[RAW DATA Boundary: Start]
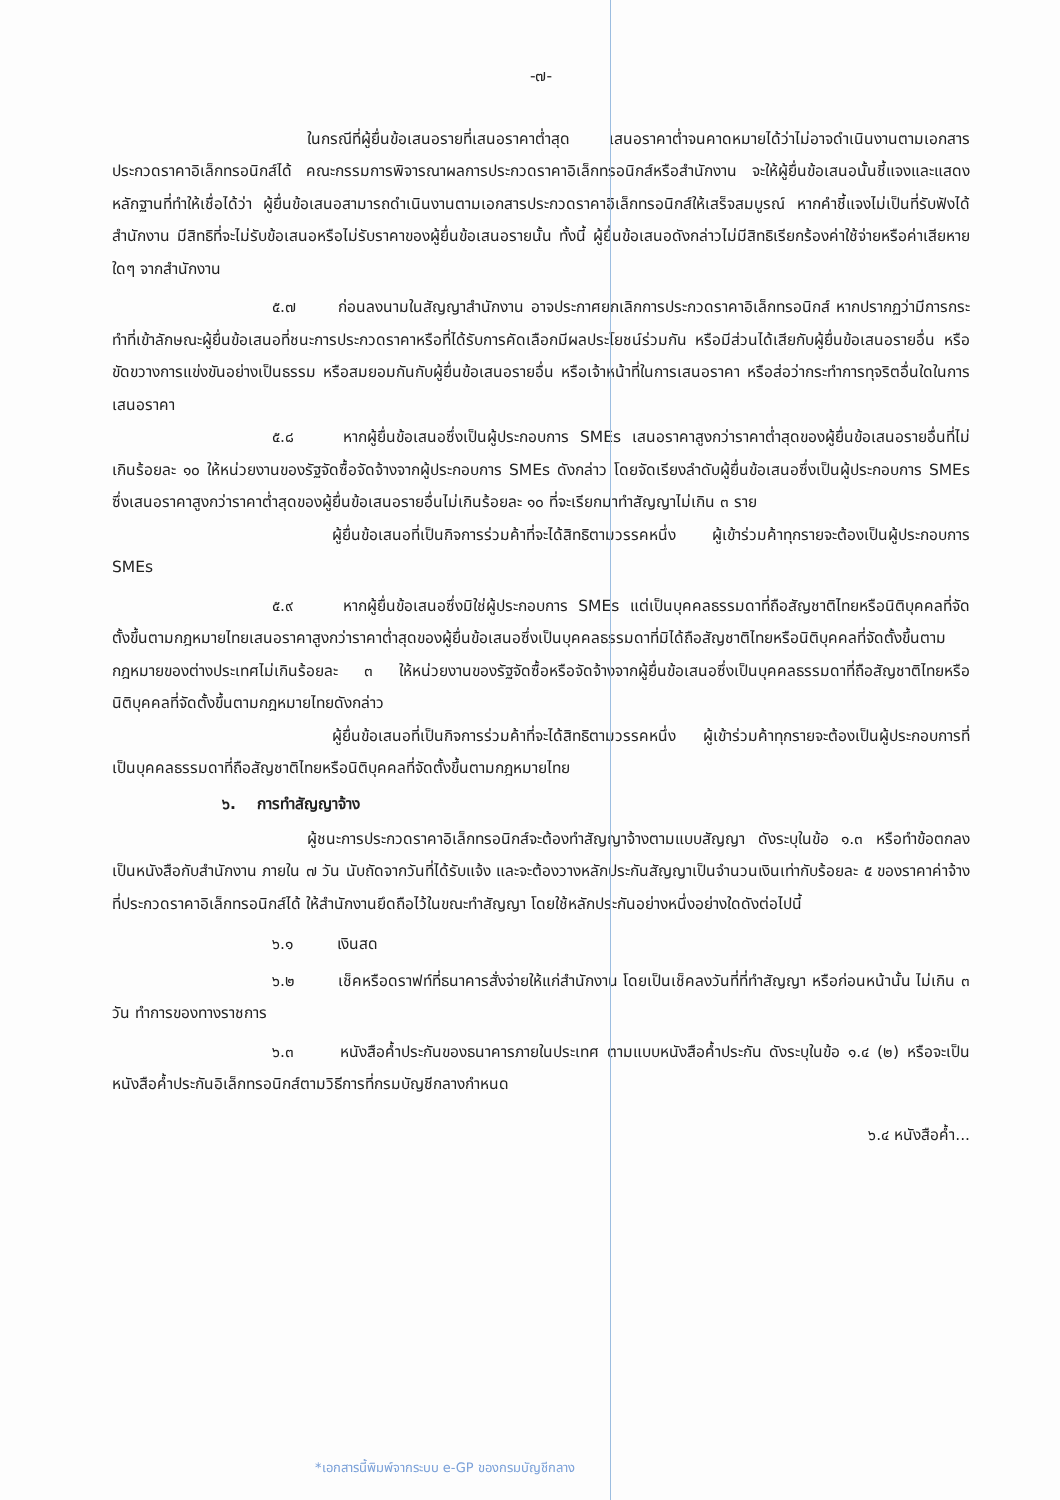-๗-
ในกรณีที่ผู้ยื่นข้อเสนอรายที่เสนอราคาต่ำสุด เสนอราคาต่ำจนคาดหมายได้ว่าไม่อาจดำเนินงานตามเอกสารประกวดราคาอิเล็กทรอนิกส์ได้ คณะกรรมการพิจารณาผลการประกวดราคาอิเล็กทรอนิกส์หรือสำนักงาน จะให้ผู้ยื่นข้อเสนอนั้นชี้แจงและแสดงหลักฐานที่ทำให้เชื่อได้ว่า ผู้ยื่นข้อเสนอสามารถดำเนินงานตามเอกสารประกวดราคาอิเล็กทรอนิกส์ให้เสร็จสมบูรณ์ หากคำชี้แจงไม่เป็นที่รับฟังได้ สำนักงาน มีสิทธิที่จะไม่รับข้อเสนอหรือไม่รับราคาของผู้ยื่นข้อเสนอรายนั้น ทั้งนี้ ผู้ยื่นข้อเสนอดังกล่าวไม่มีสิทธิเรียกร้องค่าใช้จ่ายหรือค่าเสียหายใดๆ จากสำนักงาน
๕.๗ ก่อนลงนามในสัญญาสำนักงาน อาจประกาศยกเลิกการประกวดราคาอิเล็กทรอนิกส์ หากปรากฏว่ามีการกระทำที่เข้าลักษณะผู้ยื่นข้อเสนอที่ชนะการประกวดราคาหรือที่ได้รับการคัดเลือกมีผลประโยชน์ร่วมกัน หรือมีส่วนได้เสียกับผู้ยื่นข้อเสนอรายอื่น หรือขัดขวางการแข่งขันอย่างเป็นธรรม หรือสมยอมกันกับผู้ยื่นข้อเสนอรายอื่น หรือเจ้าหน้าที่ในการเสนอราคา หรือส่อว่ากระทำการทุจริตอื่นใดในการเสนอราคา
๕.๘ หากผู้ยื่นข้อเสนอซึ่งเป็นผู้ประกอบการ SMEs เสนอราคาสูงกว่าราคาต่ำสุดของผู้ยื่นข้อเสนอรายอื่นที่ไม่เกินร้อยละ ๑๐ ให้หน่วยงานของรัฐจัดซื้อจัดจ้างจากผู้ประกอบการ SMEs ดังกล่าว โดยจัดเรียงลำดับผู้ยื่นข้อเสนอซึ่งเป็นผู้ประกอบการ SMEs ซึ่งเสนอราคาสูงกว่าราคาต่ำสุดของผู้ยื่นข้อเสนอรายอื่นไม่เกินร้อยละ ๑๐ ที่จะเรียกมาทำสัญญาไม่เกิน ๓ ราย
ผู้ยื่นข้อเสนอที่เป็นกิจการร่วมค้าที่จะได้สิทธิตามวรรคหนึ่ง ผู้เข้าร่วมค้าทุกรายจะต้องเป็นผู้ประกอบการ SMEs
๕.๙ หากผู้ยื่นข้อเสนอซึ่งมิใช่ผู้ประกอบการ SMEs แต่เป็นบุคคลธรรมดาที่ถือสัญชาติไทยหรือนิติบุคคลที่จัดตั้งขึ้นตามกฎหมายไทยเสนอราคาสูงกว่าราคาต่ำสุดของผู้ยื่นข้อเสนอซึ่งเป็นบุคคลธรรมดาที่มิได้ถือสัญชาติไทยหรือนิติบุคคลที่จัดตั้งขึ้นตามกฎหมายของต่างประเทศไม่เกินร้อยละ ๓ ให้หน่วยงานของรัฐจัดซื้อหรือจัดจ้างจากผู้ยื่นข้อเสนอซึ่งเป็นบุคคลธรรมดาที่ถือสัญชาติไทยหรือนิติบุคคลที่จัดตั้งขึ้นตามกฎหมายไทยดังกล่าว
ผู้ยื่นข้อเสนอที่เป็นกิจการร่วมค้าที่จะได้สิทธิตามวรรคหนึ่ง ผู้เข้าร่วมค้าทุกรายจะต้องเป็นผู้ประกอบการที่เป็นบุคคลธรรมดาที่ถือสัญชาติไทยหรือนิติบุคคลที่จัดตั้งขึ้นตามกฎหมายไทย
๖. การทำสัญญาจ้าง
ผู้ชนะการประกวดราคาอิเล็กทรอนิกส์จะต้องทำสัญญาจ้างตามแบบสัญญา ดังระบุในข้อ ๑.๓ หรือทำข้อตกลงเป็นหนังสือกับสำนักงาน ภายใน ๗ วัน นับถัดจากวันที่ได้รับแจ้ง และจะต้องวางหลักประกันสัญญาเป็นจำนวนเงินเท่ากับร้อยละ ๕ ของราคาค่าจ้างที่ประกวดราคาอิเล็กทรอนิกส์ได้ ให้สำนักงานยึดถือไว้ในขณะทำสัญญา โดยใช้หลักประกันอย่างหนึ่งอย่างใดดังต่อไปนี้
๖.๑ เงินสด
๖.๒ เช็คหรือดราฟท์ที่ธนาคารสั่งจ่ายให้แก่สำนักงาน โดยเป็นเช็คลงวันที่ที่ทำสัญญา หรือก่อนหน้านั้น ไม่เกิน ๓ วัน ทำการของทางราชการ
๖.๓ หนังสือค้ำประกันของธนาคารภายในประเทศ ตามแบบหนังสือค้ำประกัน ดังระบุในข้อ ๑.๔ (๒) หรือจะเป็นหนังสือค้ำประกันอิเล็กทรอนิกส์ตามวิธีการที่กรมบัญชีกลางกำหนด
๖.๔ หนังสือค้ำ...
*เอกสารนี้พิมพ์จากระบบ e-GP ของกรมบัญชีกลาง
[RAW DATA Boundary: End]
TASK INSTRUCTIONS =
Which lines in the entries above contain "องเป"? Pull each of them out.

EXERCISE OUTPUT =
ผู้ยื่นข้อเสนอที่เป็นกิจการร่วมค้าที่จะได้สิทธิตามวรรคหนึ่ง ผู้เข้าร่วมค้าทุกรายจะต้องเป็นผู้ประกอบการ SMEs
ผู้ยื่นข้อเสนอที่เป็นกิจการร่วมค้าที่จะได้สิทธิตามวรรคหนึ่ง ผู้เข้าร่วมค้าทุกรายจะต้องเป็นผู้ประกอบการที่เป็นบุคคลธรรมดาที่ถือสัญชาติไทยหรือนิติบุคคลที่จัดตั้งขึ้นตามกฎหมายไทย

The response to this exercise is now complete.